Thanks for the mention!
I think it comes down to the implementations of how coins or tokens are spent which is the root cause of Ethereum's "world computer" issue. In Bitcoin, there is very little complexity at the base layer to determine how coins are spent. You basically only spend by signing a transaction with your private key, sometimes multiple private keys in the case of multisigs. However, Ethereum adds too much complexity by enabling arbitrary contracts the ability to create and spend an unlimited number of assets on the base layer. Meaning, to validate the state of the chain, assuming I'm capable of running a full Ethereum node, I not only have to validate all the ETH spends, but I also have to run every contract and interaction to validate the state of every token created as well.
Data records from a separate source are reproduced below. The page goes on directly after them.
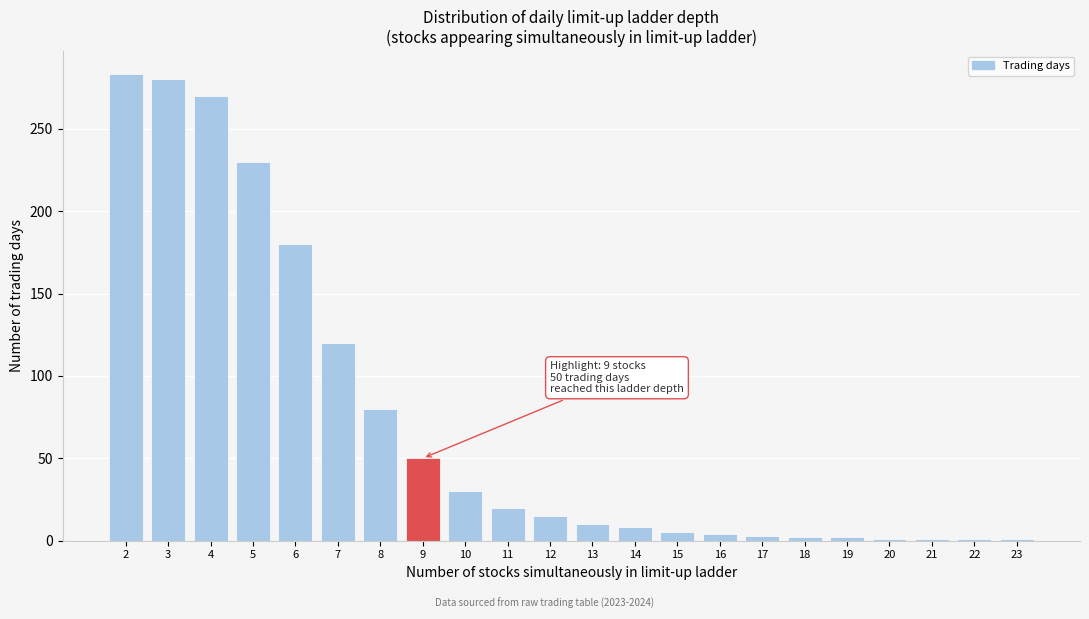

True or false: the data shows 8 at 14.

True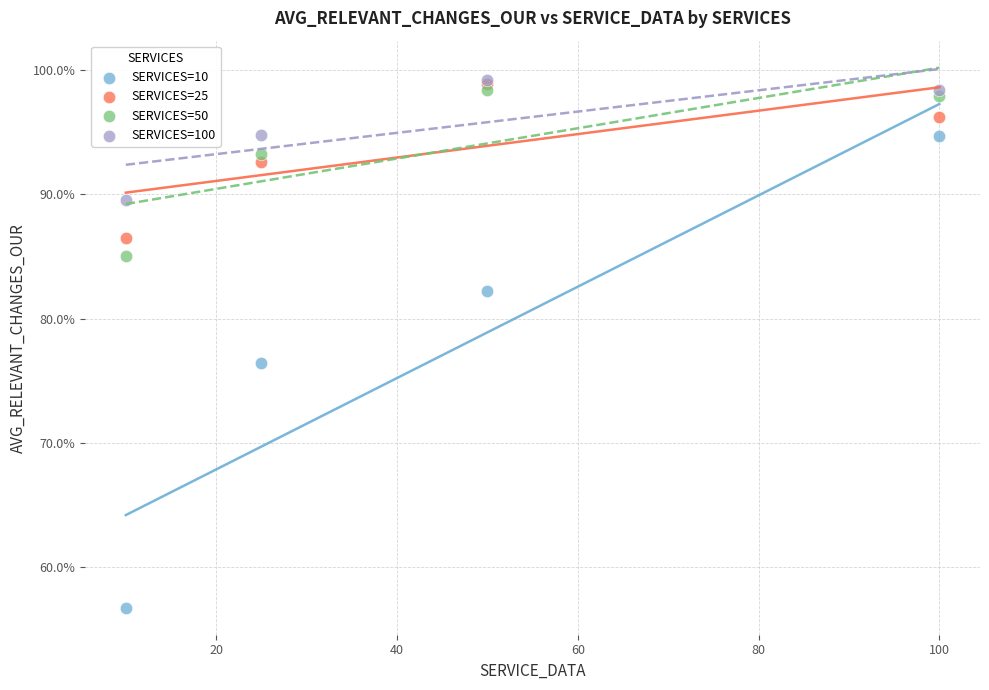

Which series has the widest spread of Y values?

SERVICES=10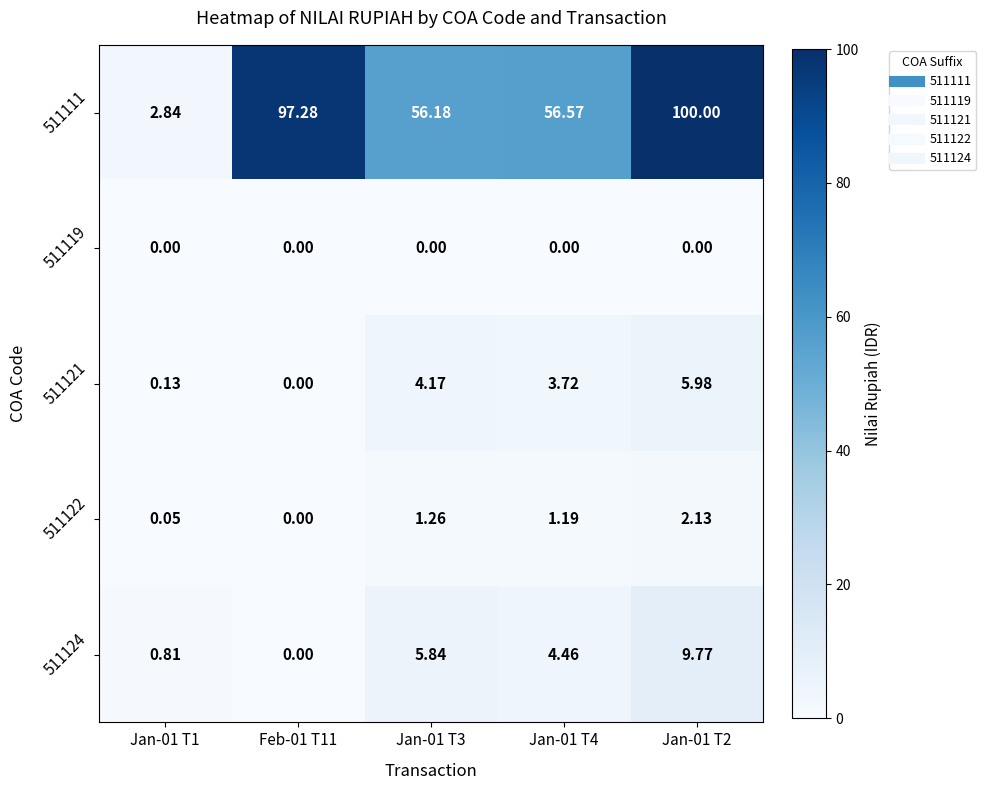

How many distinct data groups are displayed?

5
In contrast, I only have to validate bitcoin spends on the Bitcoin network. It's obvious (at least to me and likely most people reading here on SN) that only one of these can scale globally.
In Bitcoin, there is very little complexity at the base layer to determine how coins are spent.
True, although Script in Bitcoin is already very powerful. But it executes atomically which is the main point for me.
arbitrary contracts the ability to create and spend an unlimited number of assets on the base layer.
Agreed. The most insane part for me was that Ethereum Smart Contracts can literally run out of gas fees while running. Then there is an unfinished program execution on the blockchain for eternity. WTF. What kind of spam do these people want on their base layer? Nuts.